# TASK ITEM
Reproduce the rows below word for word, leaving out the pictures.

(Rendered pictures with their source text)
= Beginning of Section =
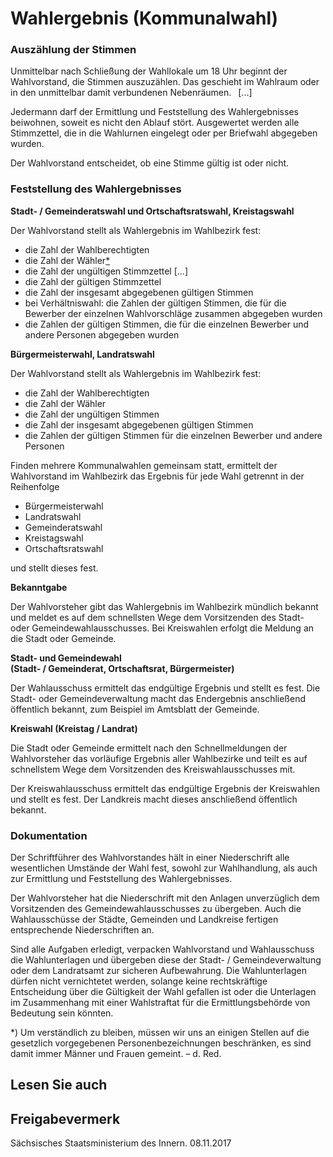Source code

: # Wahlergebnis (Kommunalwahl)

### Auszählung der Stimmen

Unmittelbar nach Schließung der Wahllokale um 18 Uhr beginnt der Wahlvorstand, die Stimmen auszuzählen. Das geschieht im Wahlraum oder in den unmittelbar damit verbundenen Nebenräumen.  [...]

Jedermann darf der Ermittlung und Feststellung des Wahlergebnisses beiwohnen, soweit es nicht den Ablauf stört. Ausgewertet werden alle Stimmzettel, die in die Wahlurnen eingelegt oder per Briefwahl abgegeben wurden.

Der Wahlvorstand entscheidet, ob eine Stimme gültig ist oder nicht.

### Feststellung des Wahlergebnisses

**Stadt- / Gemeinderatswahl und Ortschaftsratswahl, Kreistagswahl**

Der Wahlvorstand stellt als Wahlergebnis im Wahlbezirk fest:

* die Zahl der Wahlberechtigten
* die Zahl der Wähler[\*](#*)
* die Zahl der ungültigen Stimmzettel [...]
* die Zahl der gültigen Stimmzettel
* die Zahl der insgesamt abgegebenen gültigen Stimmen
* bei Verhältniswahl: die Zahlen der gültigen Stimmen, die für die Bewerber der einzelnen Wahlvorschläge zusammen abgegeben wurden
* die Zahlen der gültigen Stimmen, die für die einzelnen Bewerber und andere Personen abgegeben wurden

**Bürgermeisterwahl, Landratswahl**

Der Wahlvorstand stellt als Wahlergebnis im Wahlbezirk fest:

* die Zahl der Wahlberechtigten
* die Zahl der Wähler
* die Zahl der ungültigen Stimmen
* die Zahl der insgesamt abgegebenen gültigen Stimmen
* die Zahlen der gültigen Stimmen für die einzelnen Bewerber und andere Personen

Finden mehrere Kommunalwahlen gemeinsam statt, ermittelt der Wahlvorstand im Wahlbezirk das Ergebnis für jede Wahl getrennt in der Reihenfolge

* Bürgermeisterwahl
* Landratswahl
* Gemeinderatswahl
* Kreistagswahl
* Ortschaftsratswahl

und stellt dieses fest.

**Bekanntgabe**

Der Wahlvorsteher gibt das Wahlergebnis im Wahlbezirk mündlich bekannt und meldet es auf dem schnellsten Wege dem Vorsitzenden des Stadt- oder Gemeindewahlausschusses. Bei Kreiswahlen erfolgt die Meldung an die Stadt oder Gemeinde.

**Stadt- und Gemeindewahl  
(Stadt- / Gemeinderat, Ortschaftsrat, Bürgermeister)**

Der Wahlausschuss ermittelt das endgültige Ergebnis und stellt es fest. Die Stadt- oder Gemeindeverwaltung macht das Endergebnis anschließend öffentlich bekannt, zum Beispiel im Amtsblatt der Gemeinde.

**Kreiswahl (Kreistag / Landrat)**

Die Stadt oder Gemeinde ermittelt nach den Schnellmeldungen der Wahlvorsteher das vorläufige Ergebnis aller Wahlbezirke und teilt es auf schnellstem Wege dem Vorsitzenden des Kreiswahlausschusses mit.

Der Kreiswahlausschuss ermittelt das endgültige Ergebnis der Kreiswahlen und stellt es fest. Der Landkreis macht dieses anschließend öffentlich bekannt.

### Dokumentation

Der Schriftführer des Wahlvorstandes hält in einer Niederschrift alle wesentlichen Umstände der Wahl fest, sowohl zur Wahlhandlung, als auch zur Ermittlung und Feststellung des Wahlergebnisses.

Der Wahlvorsteher hat die Niederschrift mit den Anlagen unverzüglich dem Vorsitzenden des Gemeindewahlausschusses zu übergeben. Auch die Wahlausschüsse der Städte, Gemeinden und Landkreise fertigen entsprechende Niederschriften an.

Sind alle Aufgaben erledigt, verpacken Wahlvorstand und Wahlausschuss die Wahlunterlagen und übergeben diese der Stadt- / Gemeindeverwaltung oder dem Landratsamt zur sicheren Aufbewahrung. Die Wahlunterlagen dürfen nicht vernichtetet werden, solange keine rechtskräftige Entscheidung über die Gültigkeit der Wahl gefallen ist oder die Unterlagen im Zusammenhang mit einer Wahlstraftat für die Ermittlungsbehörde von Bedeutung sein könnten.

\*) Um verständlich zu bleiben, müssen wir uns an einigen Stellen auf die gesetzlich vorgegebenen Personenbezeichnungen beschränken, es sind damit immer Männer und Frauen gemeint. – d. Red.

## Lesen Sie auch

## Freigabevermerk

Sächsisches Staatsministerium des Innern. 08.11.2017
= End of Section =
# TASK ANSWER
Source code

: # Wahlergebnis (Kommunalwahl)

### Auszählung der Stimmen

Unmittelbar nach Schließung der Wahllokale um 18 Uhr beginnt der Wahlvorstand, die Stimmen auszuzählen. Das geschieht im Wahlraum oder in den unmittelbar damit verbundenen Nebenräumen.  [...]

Jedermann darf der Ermittlung und Feststellung des Wahlergebnisses beiwohnen, soweit es nicht den Ablauf stört. Ausgewertet werden alle Stimmzettel, die in die Wahlurnen eingelegt oder per Briefwahl abgegeben wurden.

Der Wahlvorstand entscheidet, ob eine Stimme gültig ist oder nicht.

### Feststellung des Wahlergebnisses

**Stadt- / Gemeinderatswahl und Ortschaftsratswahl, Kreistagswahl**

Der Wahlvorstand stellt als Wahlergebnis im Wahlbezirk fest:

* die Zahl der Wahlberechtigten
* die Zahl der Wähler[\*](#*)
* die Zahl der ungültigen Stimmzettel [...]
* die Zahl der gültigen Stimmzettel
* die Zahl der insgesamt abgegebenen gültigen Stimmen
* bei Verhältniswahl: die Zahlen der gültigen Stimmen, die für die Bewerber der einzelnen Wahlvorschläge zusammen abgegeben wurden
* die Zahlen der gültigen Stimmen, die für die einzelnen Bewerber und andere Personen abgegeben wurden

**Bürgermeisterwahl, Landratswahl**

Der Wahlvorstand stellt als Wahlergebnis im Wahlbezirk fest:

* die Zahl der Wahlberechtigten
* die Zahl der Wähler
* die Zahl der ungültigen Stimmen
* die Zahl der insgesamt abgegebenen gültigen Stimmen
* die Zahlen der gültigen Stimmen für die einzelnen Bewerber und andere Personen

Finden mehrere Kommunalwahlen gemeinsam statt, ermittelt der Wahlvorstand im Wahlbezirk das Ergebnis für jede Wahl getrennt in der Reihenfolge

* Bürgermeisterwahl
* Landratswahl
* Gemeinderatswahl
* Kreistagswahl
* Ortschaftsratswahl

und stellt dieses fest.

**Bekanntgabe**

Der Wahlvorsteher gibt das Wahlergebnis im Wahlbezirk mündlich bekannt und meldet es auf dem schnellsten Wege dem Vorsitzenden des Stadt- oder Gemeindewahlausschusses. Bei Kreiswahlen erfolgt die Meldung an die Stadt oder Gemeinde.

**Stadt- und Gemeindewahl  
(Stadt- / Gemeinderat, Ortschaftsrat, Bürgermeister)**

Der Wahlausschuss ermittelt das endgültige Ergebnis und stellt es fest. Die Stadt- oder Gemeindeverwaltung macht das Endergebnis anschließend öffentlich bekannt, zum Beispiel im Amtsblatt der Gemeinde.

**Kreiswahl (Kreistag / Landrat)**

Die Stadt oder Gemeinde ermittelt nach den Schnellmeldungen der Wahlvorsteher das vorläufige Ergebnis aller Wahlbezirke und teilt es auf schnellstem Wege dem Vorsitzenden des Kreiswahlausschusses mit.

Der Kreiswahlausschuss ermittelt das endgültige Ergebnis der Kreiswahlen und stellt es fest. Der Landkreis macht dieses anschließend öffentlich bekannt.

### Dokumentation

Der Schriftführer des Wahlvorstandes hält in einer Niederschrift alle wesentlichen Umstände der Wahl fest, sowohl zur Wahlhandlung, als auch zur Ermittlung und Feststellung des Wahlergebnisses.

Der Wahlvorsteher hat die Niederschrift mit den Anlagen unverzüglich dem Vorsitzenden des Gemeindewahlausschusses zu übergeben. Auch die Wahlausschüsse der Städte, Gemeinden und Landkreise fertigen entsprechende Niederschriften an.

Sind alle Aufgaben erledigt, verpacken Wahlvorstand und Wahlausschuss die Wahlunterlagen und übergeben diese der Stadt- / Gemeindeverwaltung oder dem Landratsamt zur sicheren Aufbewahrung. Die Wahlunterlagen dürfen nicht vernichtetet werden, solange keine rechtskräftige Entscheidung über die Gültigkeit der Wahl gefallen ist oder die Unterlagen im Zusammenhang mit einer Wahlstraftat für die Ermittlungsbehörde von Bedeutung sein könnten.

\*) Um verständlich zu bleiben, müssen wir uns an einigen Stellen auf die gesetzlich vorgegebenen Personenbezeichnungen beschränken, es sind damit immer Männer und Frauen gemeint. – d. Red.

## Lesen Sie auch

## Freigabevermerk

Sächsisches Staatsministerium des Innern. 08.11.2017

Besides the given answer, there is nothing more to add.